At this year’s Republican and Democratic National Conversions, something very interesting happened… News outlet CNN was live streaming the whole event; not on their traditional network, but on Facebook Live. While this seemed like just a smart usage of social media and another way to sell ads, it fundamentally poses a significant threat to TV and with an audience of 1.7 BILLION on Facebook, does the piddly 55-100 million cable TV subscribers who could watch your traditional channel even matter?

I like butter and precedents

When the Southern cooking maven Paula Dean was removed from her position on the Food Network in 2014, she started her own channel, available completely online. This business soon after showcased strong growth and with someone like Glen Beck’s BlazeTV earning 300k subscribers (in 2014) and the WWE channel boasting close to 1 million, there is demand for online content, and those willing to pay. Not to mention the juggernauts already mentions in Netflix, Hulu, and Amazon Prime.

The Live Sports Tipping Point

Live sports is one of the few sacred places left in TV, since you can’t easily timeshift a live sporting event AND be online at the same time. All it took was someone like the NFL or NCAA College Football to start opening their walled gardens to allow streaming, such as what is happening today with Twitter’s Thursday Night Football and you bring streaming on social, to the mass. This social streaming allows users who do not necessarily own a pay-TV service to watch one of the most restricted events, the NFL, for free (ad supported). Add in the partnership deals between Twitter and College Football finalizing and you add yet another seminal event that was once strangle-held by ‘traditional’ Telco delivery networks, to be distributed to the masses, on a free channel, with connectivity as the only barrier to entry.

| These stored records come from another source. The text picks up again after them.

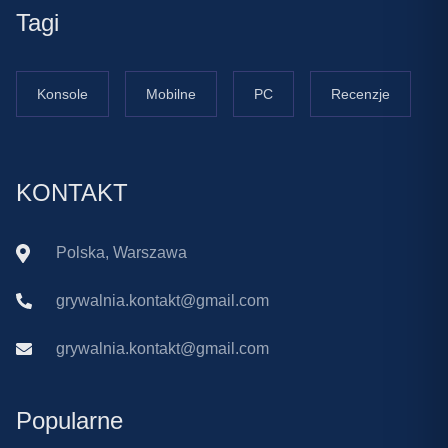
Tagi
Konsole
Mobilne
PC
Recenzje
KONTAKT
Polska, Warszawa
grywalnia.kontakt@gmail.com
grywalnia.kontakt@gmail.com
Popularne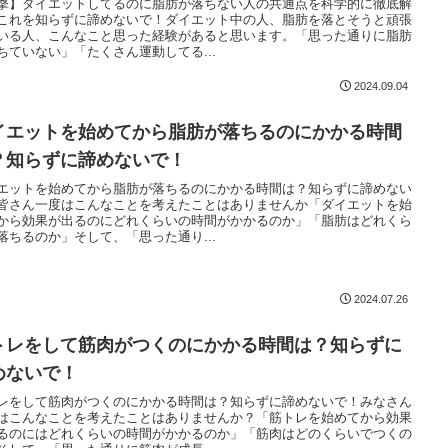
撃】ダイエットしてるのに脂肪が落ちない人の共通点を科学的に徹底解
これを知らずに諦めないで！ダイエット中の人、脂肪を落とそうと頑張
いる人、こんなこと思った経験があると思います。「思った通りに脂肪
ちていない」「たくさん運動してる...
2024.09.04
イエットを始めてから脂肪が落ちるのにかかる時間
？知らずに諦めないで！
エットを始めてから脂肪が落ちるのにかかる時間は？知らずに諦めない
皆さん一度はこんなことを考えたことはありませんか「ダイエットを始
から効果が出るのにどれくらいの時間がかかるのか」「脂肪はどれくら
落ちるのか」そして、「思った通り...
2024.07.26
トレをして筋肉がつくのにかかる時間は？知らずに
めないで！
レをして筋肉がつくのにかかる時間は？知らずに諦めないで！みなさん
はこんなことを考えたことはありませんか？「筋トレを始めてから効果
るのにはどれくらいの時間がかかるのか」「筋肉はどのくらいでつくの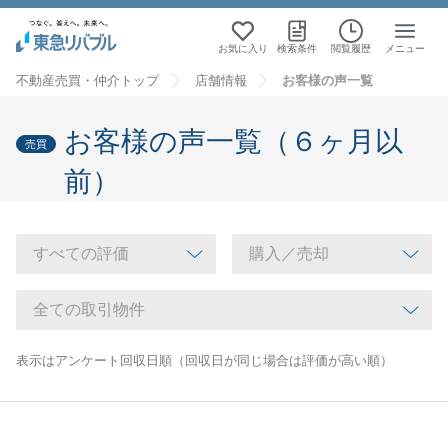
お気に入り
検索条件
閲覧履歴
メニュー
不動産売買・仲介トップ
店舗情報
お客様の声一覧
お客様の声一覧（６ヶ月以
売買
前）
表示はアンケート回収日順（回収日が同じ場合は評価が高い順）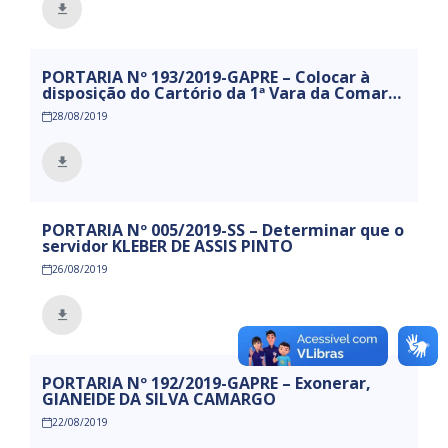
PORTARIA Nº 193/2019-GAPRE – Colocar à
disposição do Cartório da 1ª Vara da Comarca
de Mamanguape, o servidor WANDICK
28/08/2019
LEITÃO DE SOUZA
PORTARIA Nº 005/2019-SS – Determinar que o
servidor KLEBER DE ASSIS PINTO
26/08/2019
PORTARIA Nº 192/2019-GAPRE – Exonerar,
GIANEIDE DA SILVA CAMARGO
22/08/2019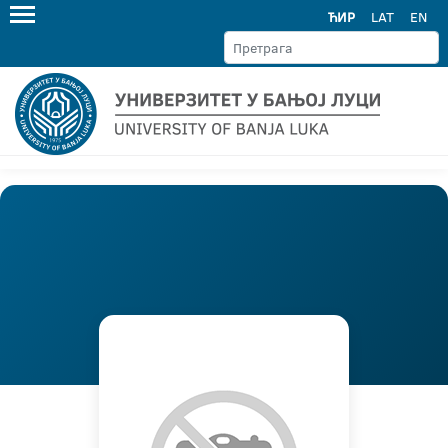
ЋИР
LAT
EN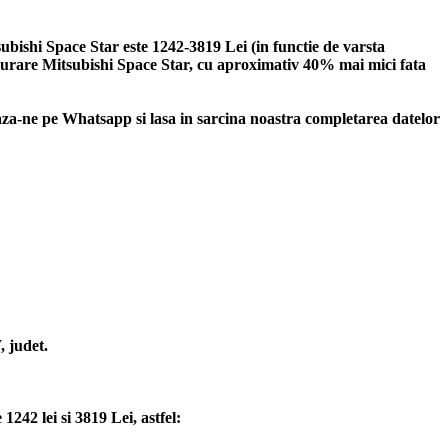
ubishi Space Star este 1242-3819 Lei (in functie de varsta
asigurare Mitsubishi Space Star, cu aproximativ 40% mai mici fata
a-ne pe Whatsapp si lasa in sarcina noastra completarea datelor
, judet.
242 lei si 3819 Lei, astfel: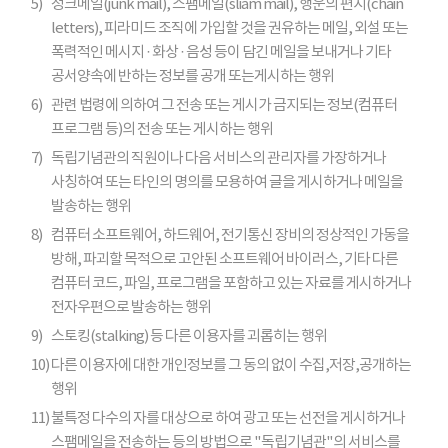
5)
정크메일(junk mail), 스팸메일(sliam mail), 행운의 편지(chain
letters), 피라미드 조직에 가입할 것을 권유하는 메일, 외설 또는
폭력적인 메시지 · 화상 · 음성 등이 담긴 메일을 보내거나 기타
공서양속에 반하는 정보를 공개 또는게시하는 행위
6)
관련 법령에 의하여 그 전송 또는 게시가 금지되는 정보(컴퓨터
프로그램 등)의 전송 또는 게시하는 행위
7)
독립기념관의 직원이나 다음 서비스의 관리자를 가장하거나
사칭하여 또는 타인의 명의를 모용하여 글을 게시하거나 메일을
발송하는 행위
8)
컴퓨터 소프트웨어, 하드웨어, 전기통신 장비의 정상적인 가동을
방해, 파괴할 목적으로 고안된 소프트웨어 바이러스, 기타 다른
컴퓨터 코드, 파일, 프로그램을 포함하고 있는 자료를 게시하거나
전자우편으로 발송하는 행위
9)
스토킹(stalking) 등 다른 이용자를 괴롭히는 행위
10)
다른 이용자에 대한 개인정보를 그 동의 없이 수집,저장,공개하는
행위
11)
불특정 다수의 자를 대상으로 하여 광고 또는 선전을 게시하거나
스팸메일을 전송하는 등의 방법으로 "독립기념관"의 서비스를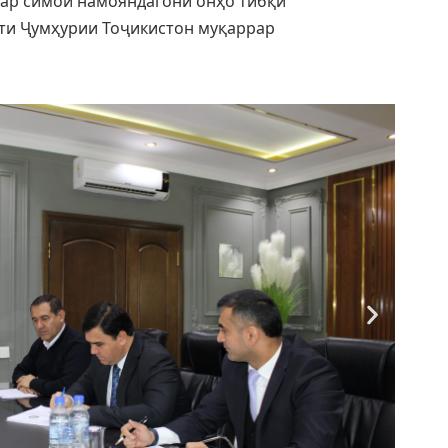
ар симои намояндагони онҳо тибқи
ти Ҷумҳурии Тоҷикистон муқаррар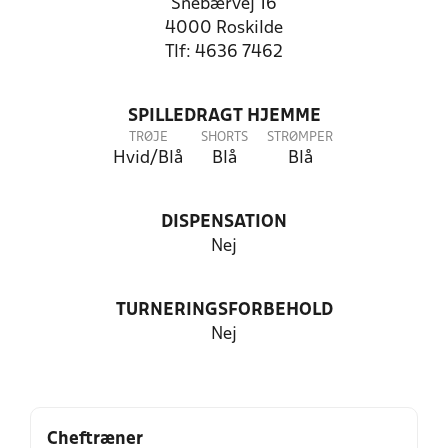
Snebærvej 16
4000 Roskilde
Tlf: 4636 7462
SPILLEDRAGT HJEMME
TRØJE
SHORTS
STRØMPER
Hvid/Blå
Blå
Blå
DISPENSATION
Nej
TURNERINGSFORBEHOLD
Nej
Cheftræner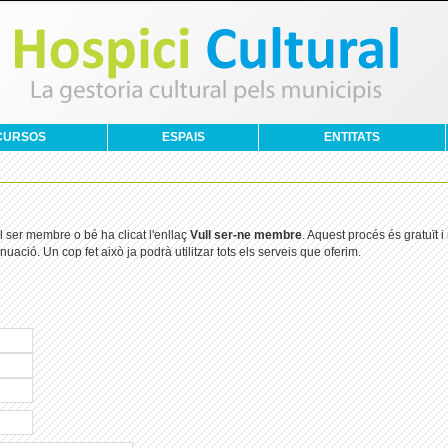
CURSOS
ESPAIS
ENTITATS
 ser membre o bé ha clicat l'enllaç
Vull ser-ne membre
. Aquest procés és gratuït
uació. Un cop fet això ja podrà utilitzar tots els serveis que oferim.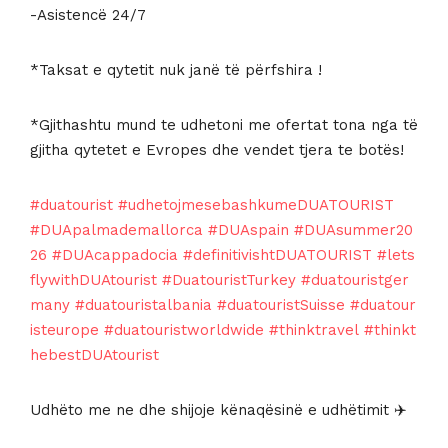
-Asistencë 24/7
*Taksat e qytetit nuk janë të përfshira !
*Gjithashtu mund te udhetoni me ofertat tona nga të
gjitha qytetet e Evropes dhe vendet tjera te botës!
#duatourist
#udhetojmesebashkumeDUATOURIST
#DUApalmademallorca
#DUAspain
#DUAsummer20
26
#DUAcappadocia
#definitivishtDUATOURIST
#lets
flywithDUAtourist
#DuatouristTurkey
#duatouristger
many
#duatouristalbania
#duatouristSuisse
#duatour
isteurope
#duatouristworldwide
#thinktravel
#thinkt
hebestDUAtourist
Udhëto me ne dhe shijoje kënaqësinë e udhëtimit ✈️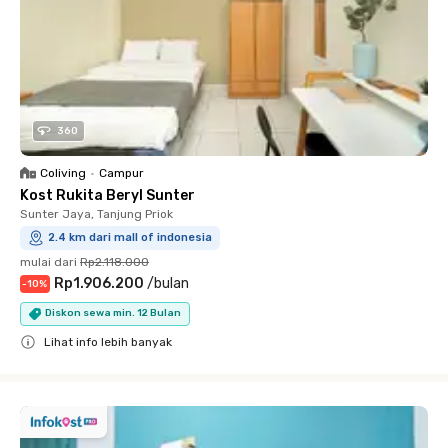
360
Coliving
•
Campur
Kost Rukita Beryl Sunter
Sunter Jaya, Tanjung Priok
2.4 km dari mall of indonesia
mulai dari
Rp2.118.000
Rp1.906.200
/
bulan
-
10
%
Diskon sewa min. 12 Bulan
Lihat info lebih banyak
Close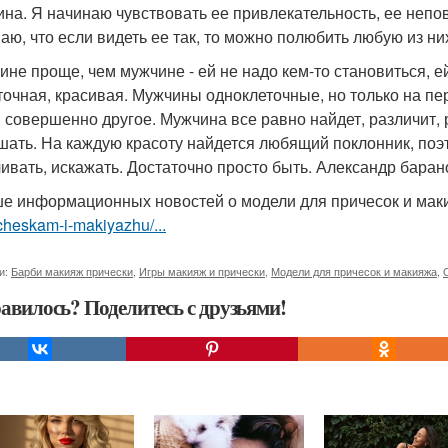
на. Я начинаю чувствовать ее привлекательность, ее непов
аю, что если видеть ее так, то можно полюбить любую из ни
не проще, чем мужчине - ей не надо кем-то становиться, ей
точная, красивая. Мужчины одноклеточные, но только на пер
 совершенно другое. Мужчина все равно найдет, различит, 
шать. На каждую красоту найдется любящий поклонник, поэт 
ивать, искажать. Достаточно просто быть. Александр баран
е информационных новостей о модели для причесок и ма
cheskam-i-makiyazhu/...
и:
Барби макияж прически
,
Игры макияж и прически
,
Модели для причесок и макияжа
,
авилось? Поделитесь с друзьями!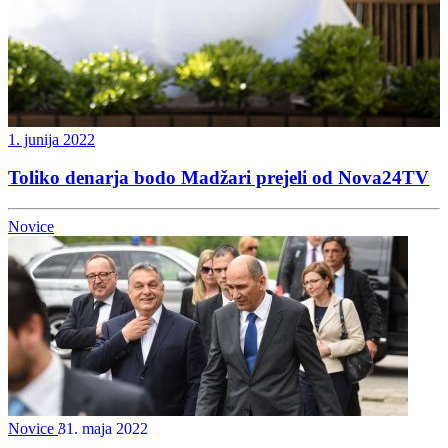
1. junija 2022
Toliko denarja bodo Madžari prejeli od Nova24TV
Novice
Novice
31. maja 2022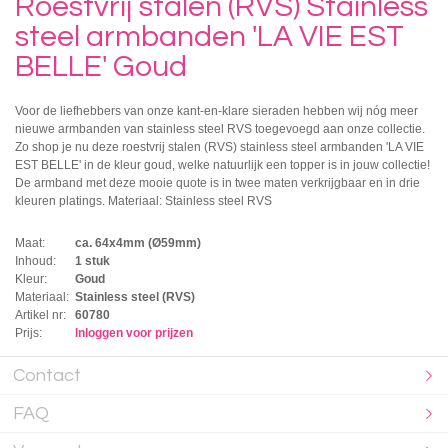
Roestvrij stalen (RVS) Stainless
steel armbanden 'LA VIE EST
BELLE' Goud
Voor de liefhebbers van onze kant-en-klare sieraden hebben wij nóg meer
nieuwe armbanden van stainless steel RVS toegevoegd aan onze collectie.
Zo shop je nu deze roestvrij stalen (RVS) stainless steel armbanden 'LA VIE
EST BELLE' in de kleur goud, welke natuurlijk een topper is in jouw collectie!
De armband met deze mooie quote is in twee maten verkrijgbaar en in drie
kleuren platings. Materiaal: Stainless steel RVS
Maat:
ca. 64x4mm (Ø59mm)
Inhoud:
1 stuk
Kleur:
Goud
Materiaal:
Stainless steel (RVS)
Artikel nr:
60780
Prijs:
Inloggen voor prijzen
Contact
FAQ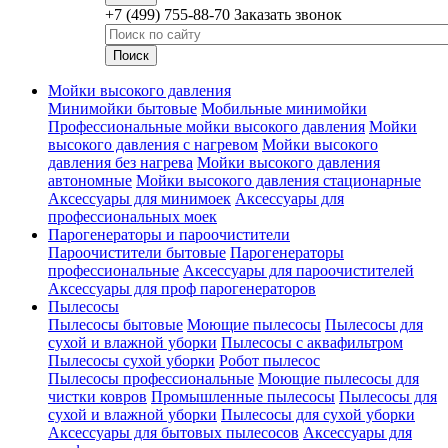
+7 (499) 755-88-70
Заказать звонок
Мойки высокого давления
Минимойки бытовые
Мобильные минимойки
Профессиональные мойки высокого давления
Мойки
высокого давления с нагревом
Мойки высокого
давления без нагрева
Мойки высокого давления
автономные
Мойки высокого давления стационарные
Аксессуары для минимоек
Аксессуары для
профессиональных моек
Парогенераторы и пароочистители
Пароочистители бытовые
Парогенераторы
профессиональные
Аксессуары для пароочистителей
Аксессуары для проф парогенераторов
Пылесосы
Пылесосы бытовые
Моющие пылесосы
Пылесосы для
сухой и влажной уборки
Пылесосы с аквафильтром
Пылесосы сухой уборки
Робот пылесос
Пылесосы профессиональные
Моющие пылесосы для
чистки ковров
Промышленные пылесосы
Пылесосы для
сухой и влажной уборки
Пылесосы для сухой уборки
Аксессуары для бытовых пылесосов
Аксессуары для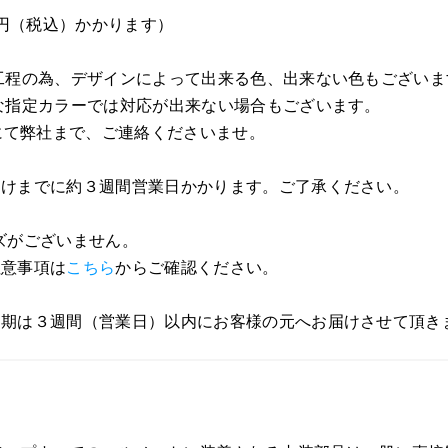
0円（税込）かかります）
工程の為、デザインによって出来る色、出来ない色もございま
な指定カラーでは対応が出来ない場合もございます。
にて弊社まで、ご連絡くださいませ。
届けまでに約３週間営業日かかります。ご了承ください。
ズがございません。
注意事項は
こちら
からご確認ください。
納期は３週間（営業日）以内にお客様の元へお届けさせて頂き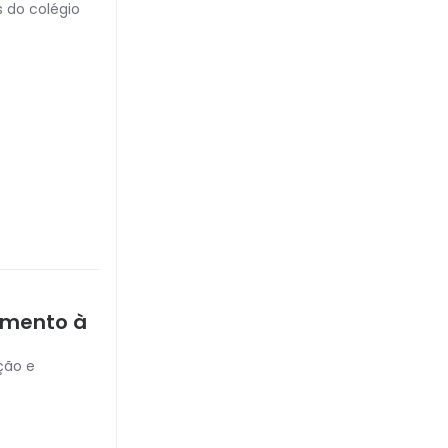
 do colégio
tamento à
ção e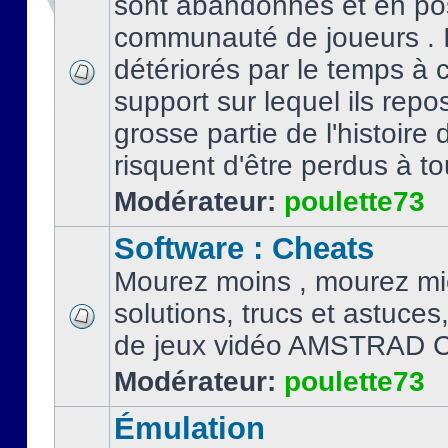
sont abandonnés et en po
communauté de joueurs . I
détériorés par le temps à
support sur lequel ils repo
grosse partie de l'histoire 
risquent d'être perdus à tou
Modérateur:
poulette73
Software : Cheats
Mourez moins , mourez mi
solutions, trucs et astuce
de jeux vidéo AMSTRAD 
Modérateur:
poulette73
Émulation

Election 2016: The Happening?

While the streaming of NFL games on a ‘free’ ad supported social network seems like a huge jumping off point, ratings for those games have been less than ideal, yet consistent with rating declines felt by the NFL in general, perhaps the 2016 election in early November will be the ‘event’ that brings ‘streaming social’ content delivery to the masses. Their live streaming of the Presidential Debates, has been a tremendous viewing success, outpacing that of the NFL game streams.

On election night, millions of Americans flock to their TVs to see who is going to be the next president of the United States; an event made for TV. However, BuzzFeed announced that they are going to live stream their election night coverage on Twitter; free to users, but ad-supported. Users will follow.

The Social Networks are Hustling

Twitter has its partnerships with the sporting associations and news outlets to live stream events for free on Twitter (ad-supported), and now Facebook is allowing users to ‘throw’ Facebook Videos up on their TV (appliance) using their Chromecast or Apple TV. Soon it will be Facebook Live streams ‘thrown’ onto TV (appliances) and voila… you have a TV delivery network, without Telco interaction.

Social networks such as Facebook and Twitter have the audience and a growing share of our time everyday. Publishers are having an increasingly more difficult time creating content that receives strong ratings and generates a profit. If a producer or publisher of digital video content took their show and brought it live to Facebook and Twitter as an original program (similar to what Netflix, Amazon, etc. have done with their own original programming), could we be seeing the rise of a new ‘cable’ network? One with well over a billion people worldwide and over 200 billion within the United States who care more about revenue per user, than they do about charging for the content. There, we will have disruption brought to Telcos by organizations who have substantially deeper pockets, and a dead set mission of providing a vertically integrated solution to consumers. Telcos… I’d be cautious and holding onto my internet connectivity deals because in a world with freely distributed content to TV appliances, whoever owns the pipes, owns the content.